Photoreceptor cKO of OTX2 Enhances OTX2 Intercellular Transfer in the Retina and Causes Photophobia

In the mature mouse retina, Otx2 is expressed in both Retinal Pigmented Epithelium (RPE) and photoreceptor (PR) cells, but Otx2 knockout in the RPE alone results in PR degeneration. To study the cell-autonomous function of OTX2 in PRs, we performed PR-specific Otx2 knockout (cKO) in adults. As expected, the protein disappears completely from PR nuclei but is still observed in PR inner and outer segments while its level concomitantly decreases in the RPE, suggesting a transfer of OTX2 from RPE to PRs in response to Otx2 ablation in PRs. The ability of OTX2 to transfer from RPE to PRs was verified by viral expression of tagged-OTX2 in the RPE. Transferred OTX2 distributed across the PR cytoplasm, suggesting functions distinct from nuclear transcription regulation functions. PR-specific Otx2 cKO did not alter the structure of the retina but impaired the translocation of photoreceptor arrestin-1 upon illumination changes, making mice photophobic. RNA-seq analyses following Otx2 knockout revealed down-regulation of genes involved in the cytoskeleton that might account for the arrestin-1 translocation defect, and of genes involved in extracellular matrix and signalling factors that may participate in the enhanced transfer of OTX2. Interestingly, several RPE-specific OTX2 target genes involved in melanogenesis were downregulated, lending weight to a decrease of OTX2 levels in the RPE following PR-specific Otx2 cKO. Our study reveals a new role of endogenous OTX2 in PR light adaptation and demonstrates the existence of OTX2 transfer from RPE to PR cells, which is increased upon PR-specific Otx2 ablation and might participate in PR neuroprotection.Significance statementOTX2 homeoprotein is expressed in retinal pigmented epithelium (RPE), photoreceptors (PRs) and bipolar cells. The function of endogenous PR OTX2, which, in contrast with RPE OTX2, is dispensable for PR maintenance, is unknown. We performed PR-specific Otx2 knockout and found that removal of endogenous PR OTX2 leads to impaired arrestin-1 translocation associated with photophobia, specific modifications of PR and RPE gene expression, and to increased transfer of OTX2 protein from the RPE to the PR cytoplasm. Thus, several PR activities, including light adaptation, rely on endogenous nuclear OTX2, while PR neuroprotection seems to require RPE OTX2, highlighting the importance of non-cell-autonomous OTX2 in the adult retina.
++++++++++++++++++++
Please repeat the abstract above on photoreceptor Otx2 knockout in full, word for word.

(Extracted page text data)
++++++++++++++++++++
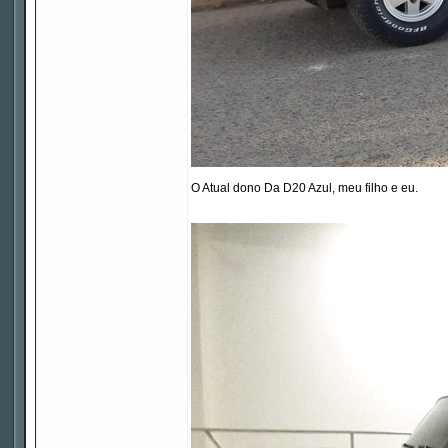
O Atual dono Da D20 Azul, meu filho e eu.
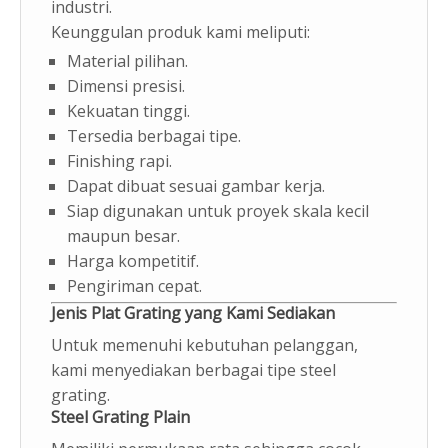
industri.
Keunggulan produk kami meliputi:
Material pilihan.
Dimensi presisi.
Kekuatan tinggi.
Tersedia berbagai tipe.
Finishing rapi.
Dapat dibuat sesuai gambar kerja.
Siap digunakan untuk proyek skala kecil
maupun besar.
Harga kompetitif.
Pengiriman cepat.
Jenis Plat Grating yang Kami Sediakan
Untuk memenuhi kebutuhan pelanggan,
kami menyediakan berbagai tipe steel
grating.
Steel Grating Plain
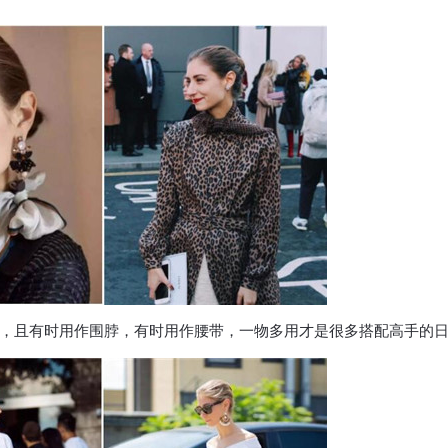
，且有时用作围脖，有时用作腰带，一物多用才是很多搭配高手的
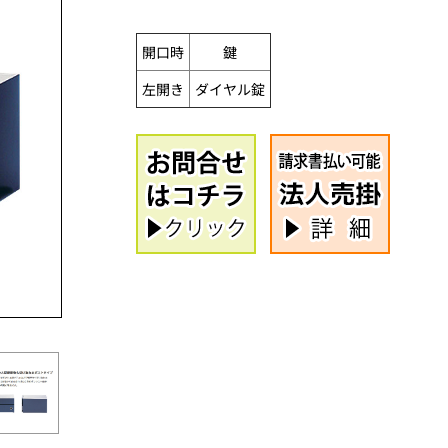
開口時
鍵
左開き
ダイヤル錠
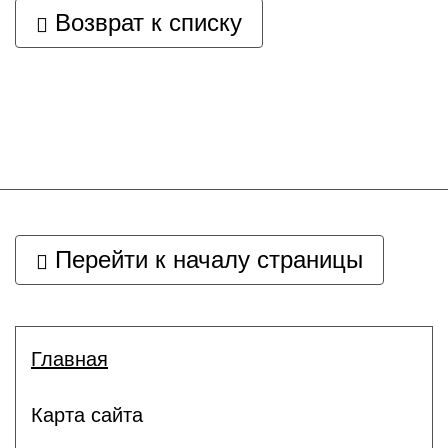
Возврат к списку
Перейти к началу страницы
Главная
Карта сайта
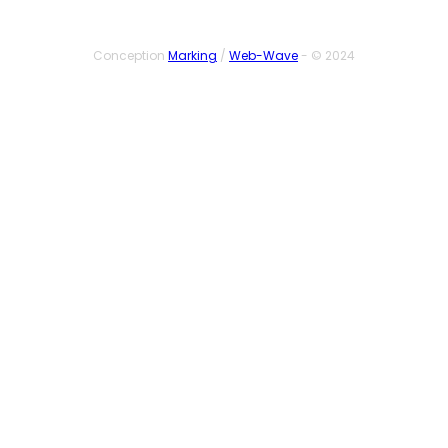
Conception
Marking
/
Web-Wave
- © 2024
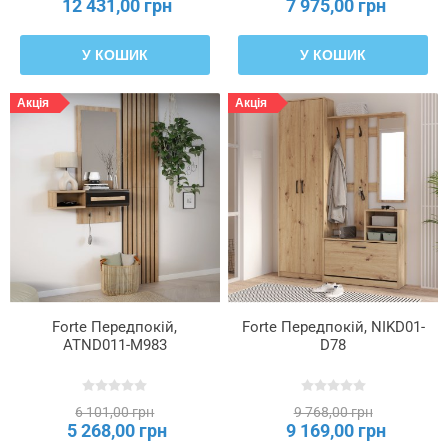
12 431,00 грн
7 975,00 грн
У КОШИК
У КОШИК
Акція
Акція
Forte Передпокій,
Forte Передпокій, NIKD01-
ATND011-M983
D78
6 101,00 грн
9 768,00 грн
5 268,00 грн
9 169,00 грн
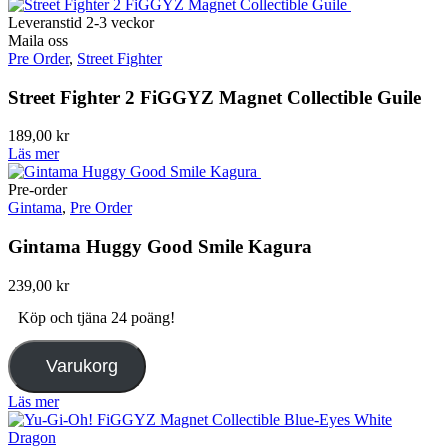
Leveranstid 2-3 veckor
Maila oss
Pre Order
,
Street Fighter
Street Fighter 2 FiGGYZ Magnet Collectible Guile
189,00
kr
Läs mer
Pre-order
Gintama
,
Pre Order
Gintama Huggy Good Smile Kagura
239,00
kr
Köp och tjäna 24 poäng!
Varukorg
Läs mer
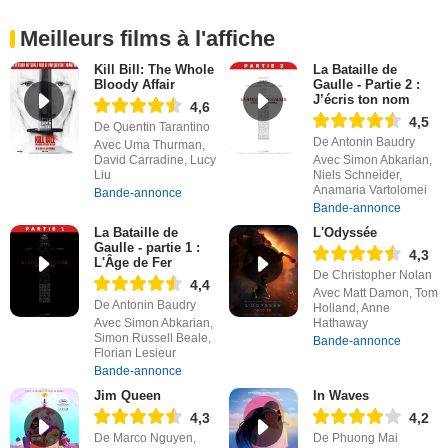
Meilleurs films à l'affiche
Kill Bill: The Whole
La Bataille de
Bloody Affair
Gaulle - Partie 2 :
J’écris ton nom
4,6
4,5
De Quentin Tarantino
De Antonin Baudry
Avec Uma Thurman,
David Carradine, Lucy
Avec Simon Abkarian,
Liu
Niels Schneider,
Anamaria Vartolomei
Bande-annonce
Bande-annonce
La Bataille de
L'Odyssée
Gaulle - partie 1 :
4,3
L'Âge de Fer
De Christopher Nolan
4,4
Avec Matt Damon, Tom
De Antonin Baudry
Holland, Anne
Avec Simon Abkarian,
Hathaway
Simon Russell Beale,
Bande-annonce
Florian Lesieur
Bande-annonce
Jim Queen
In Waves
4,3
4,2
De Marco Nguyen,
De Phuong Mai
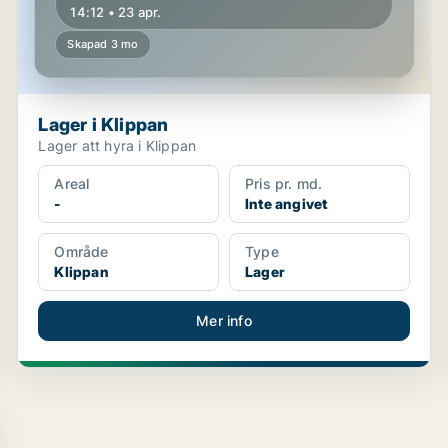
14:12 • 23 apr.
Skapad 3 mo
Lager i Klippan
Lager att hyra i Klippan
Areal
Pris pr. md.
-
Inte angivet
Område
Type
Klippan
Lager
Mer info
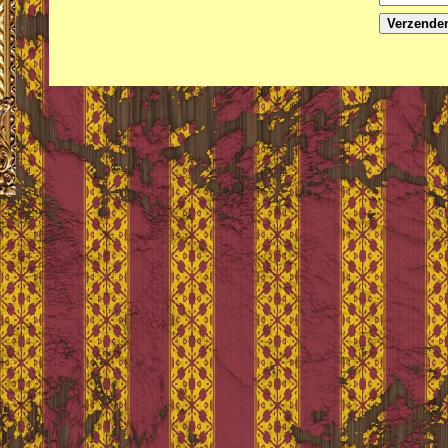
Verzende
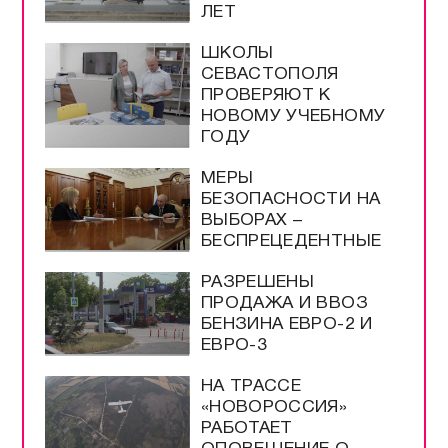
ЛЕТ
ШКОЛЫ
СЕВАСТОПОЛЯ
ПРОВЕРЯЮТ К
НОВОМУ УЧЕБНОМУ
ГОДУ
МЕРЫ
БЕЗОПАСНОСТИ НА
ВЫБОРАХ –
БЕСПРЕЦЕДЕНТНЫЕ
РАЗРЕШЕНЫ
ПРОДАЖА И ВВОЗ
БЕНЗИНА ЕВРО-2 И
ЕВРО-3
НА ТРАССЕ
«НОВОРОССИЯ»
РАБОТАЕТ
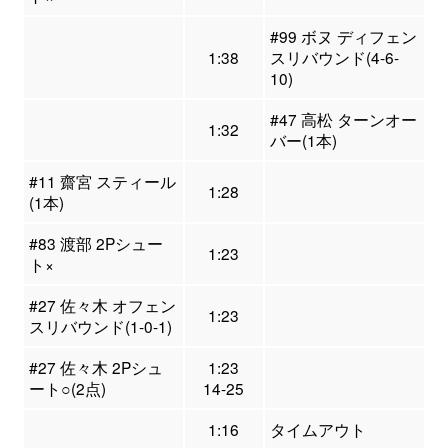
#99 ボヌ ディフェン
1:38
スリバウンド(4-6-
10)
#47 高松 ターンオー
1:32
バー(1本)
#11 齋宮 スティール
1:28
(1本)
#83 渡部 2Pシュー
1:23
ト×
#27 佐々木 オフェン
1:23
スリバウンド(1-0-1)
#27 佐々木 2Pシュ
1:23
ート○(2点)
14-25
1:16
タイムアウト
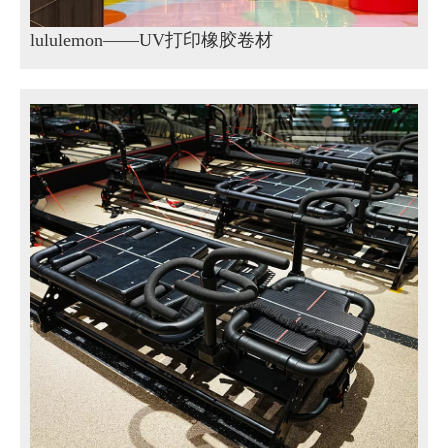
lululemon——UV打印橡胶卷材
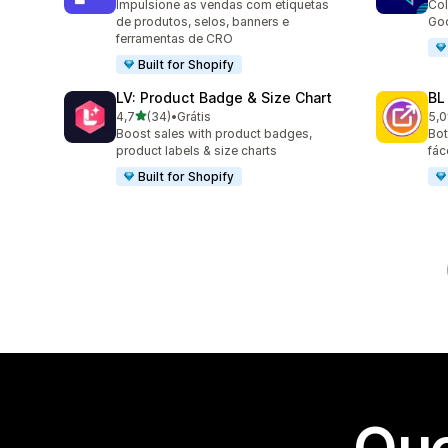
Impulsione as vendas com etiquetas
Col
de produtos, selos, banners e
Goo
ferramentas de CRO
Built for Shopify
LV: Product Badge & Size Chart
BL
de 5 estrelas
4,7
(34)
•
Grátis
5,0
34 avaliações ao todo
18 
Boost sales with product badges,
Bot
product labels & size charts
fác
Built for Shopify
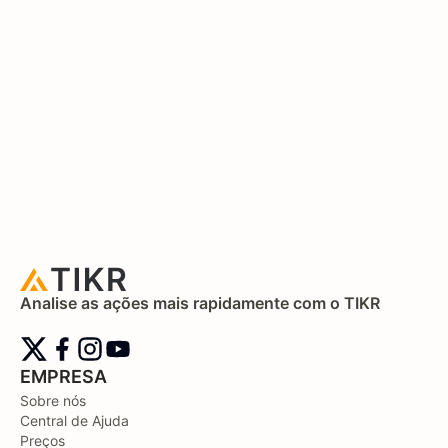
Analise as ações mais rapidamente com o TIKR
EMPRESA
Sobre nós
Central de Ajuda
Preços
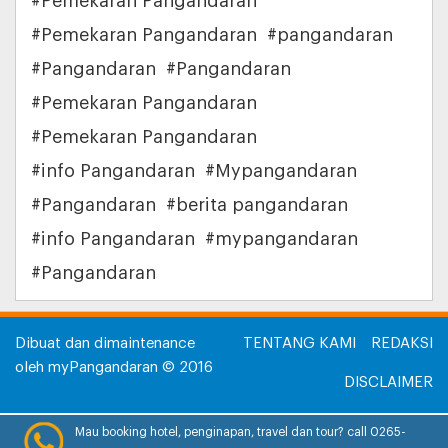
#Pemekaran Pangandaran
#Pemekaran Pangandaran
#pangandaran
#Pangandaran
#Pangandaran
#Pemekaran Pangandaran
#Pemekaran Pangandaran
#info Pangandaran
#Mypangandaran
#Pangandaran
#berita pangandaran
#info Pangandaran
#mypangandaran
#Pangandaran
Dibuat dan dimaintenance
TENTANG KAMI
REDAKSI
oleh myPangandaran © 2016
DISCLAIMER
INFORMASI IKLAN
Mau booking hotel, penginapan, travel dan tour? call 0265-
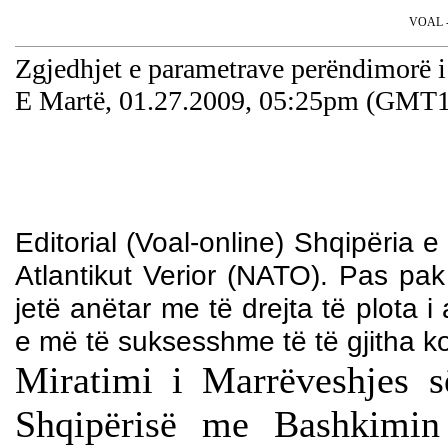
VOAL - 
Zgjedhjet e parametrave perëndimorë i 
E Martë, 01.27.2009, 05:25pm (GMT1
Editorial (Voal-online) Shqipëria 
Atlantikut Verior (NATO). Pas p
jetë anëtar me të drejta të plota 
e më të suksesshme të të gjitha k
Miratimi i Marrëveshjes s
Shqipërisë me Bashkimi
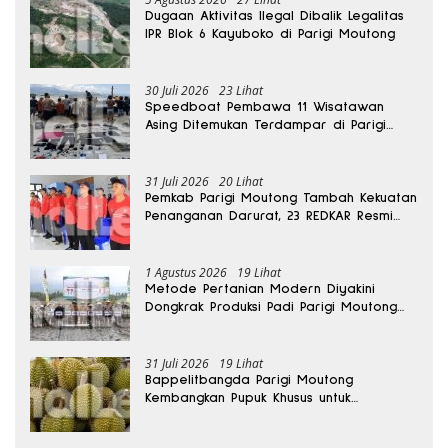
Dugaan Aktivitas Ilegal Dibalik Legalitas
IPR Blok 6 Kayuboko di Parigi Moutong
30 Juli 2026
23 Lihat
Speedboat Pembawa 11 Wisatawan
Asing Ditemukan Terdampar di Parigi
Moutong
31 Juli 2026
20 Lihat
Pemkab Parigi Moutong Tambah Kekuatan
Penanganan Darurat, 23 REDKAR Resmi
Dibentuk
1 Agustus 2026
19 Lihat
Metode Pertanian Modern Diyakini
Dongkrak Produksi Padi Parigi Moutong
hingga Dua Kali Lipat
31 Juli 2026
19 Lihat
Bappelitbangda Parigi Moutong
Kembangkan Pupuk Khusus untuk
Selamatkan Kebun Durian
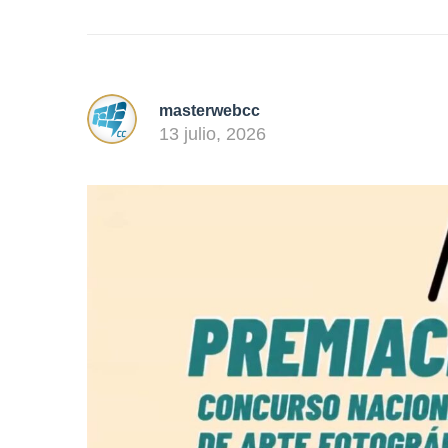
masterwebcc
13 julio, 2026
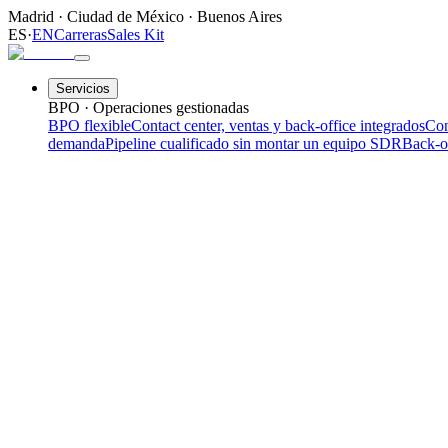
Madrid
·
Ciudad de México
·
Buenos Aires
ES
·
EN
Carreras
Sales Kit
Servicios
BPO · Operaciones gestionadas
BPO flexible
Contact center, ventas y back-office integrados
Con
demanda
Pipeline cualificado sin montar un equipo SDR
Back-o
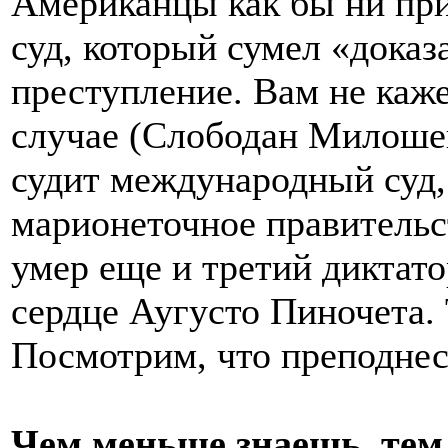
Американцы как бы ни при
суд, который сумел «доказ
преступление. Вам не каже
случае (Слободан Милошев
судит международный суд, 
марионеточное правительс
умер еще и третий диктато
сердце Аугусто Пиночета. 
Посмотрим, что преподнесе
Чем меньше знаешь, тем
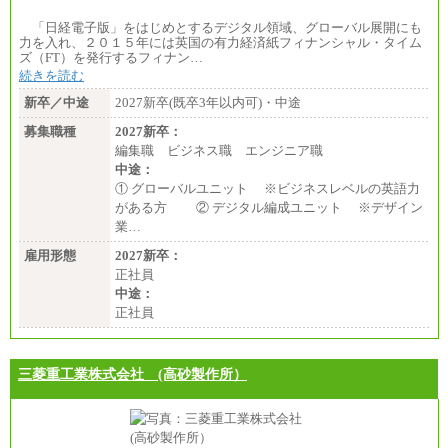
「日経電子版」をはじめとするデジタル領域、グローバル展開にも
力を入れ、２０１５年には英国の有力経済紙フィナンシャル・タイム
ズ（FT）を発行するフィナン…
続きを読む
新卒／中途
2027新卒(既卒3年以内可)・中途
募集職種
2027新卒：
編集職 ビジネス職 エンジニア職
中途：
① グローバルユニット ※ビジネスレベルの英語力
がある方 ② デジタル編成ユニット ※デザイン
業…
雇用形態
2027新卒：
正社員
中途：
正社員
三菱重工業株式会社 (高砂製作所）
++++++++++++++++++++
◆ **ANSWER BOX**:
Photoreceptor cKO of OTX2 Enhances OTX2 Intercellular Transfer in the Retina and Causes Photophobia

In the mature mouse retina, Otx2 is expressed in both Retinal Pigmented Epithelium (RPE) and photoreceptor (PR) cells, but Otx2 knockout in the RPE alone results in PR degeneration. To study the cell-autonomous function of OTX2 in PRs, we performed PR-specific Otx2 knockout (cKO) in adults. As expected, the protein disappears completely from PR nuclei but is still observed in PR inner and outer segments while its level concomitantly decreases in the RPE, suggesting a transfer of OTX2 from RPE to PRs in response to Otx2 ablation in PRs. The ability of OTX2 to transfer from RPE to PRs was verified by viral expression of tagged-OTX2 in the RPE. Transferred OTX2 distributed across the PR cytoplasm, suggesting functions distinct from nuclear transcription regulation functions. PR-specific Otx2 cKO did not alter the structure of the retina but impaired the translocation of photoreceptor arrestin-1 upon illumination changes, making mice photophobic. RNA-seq analyses following Otx2 knockout revealed down-regulation of genes involved in the cytoskeleton that might account for the arrestin-1 translocation defect, and of genes involved in extracellular matrix and signalling factors that may participate in the enhanced transfer of OTX2. Interestingly, several RPE-specific OTX2 target genes involved in melanogenesis were downregulated, lending weight to a decrease of OTX2 levels in the RPE following PR-specific Otx2 cKO. Our study reveals a new role of endogenous OTX2 in PR light adaptation and demonstrates the existence of OTX2 transfer from RPE to PR cells, which is increased upon PR-specific Otx2 ablation and might participate in PR neuroprotection.Significance statementOTX2 homeoprotein is expressed in retinal pigmented epithelium (RPE), photoreceptors (PRs) and bipolar cells. The function of endogenous PR OTX2, which, in contrast with RPE OTX2, is dispensable for PR maintenance, is unknown. We performed PR-specific Otx2 knockout and found that removal of endogenous PR OTX2 leads to impaired arrestin-1 translocation associated with photophobia, specific modifications of PR and RPE gene expression, and to increased transfer of OTX2 protein from the RPE to the PR cytoplasm. Thus, several PR activities, including light adaptation, rely on endogenous nuclear OTX2, while PR neuroprotection seems to require RPE OTX2, highlighting the importance of non-cell-autonomous OTX2 in the adult retina.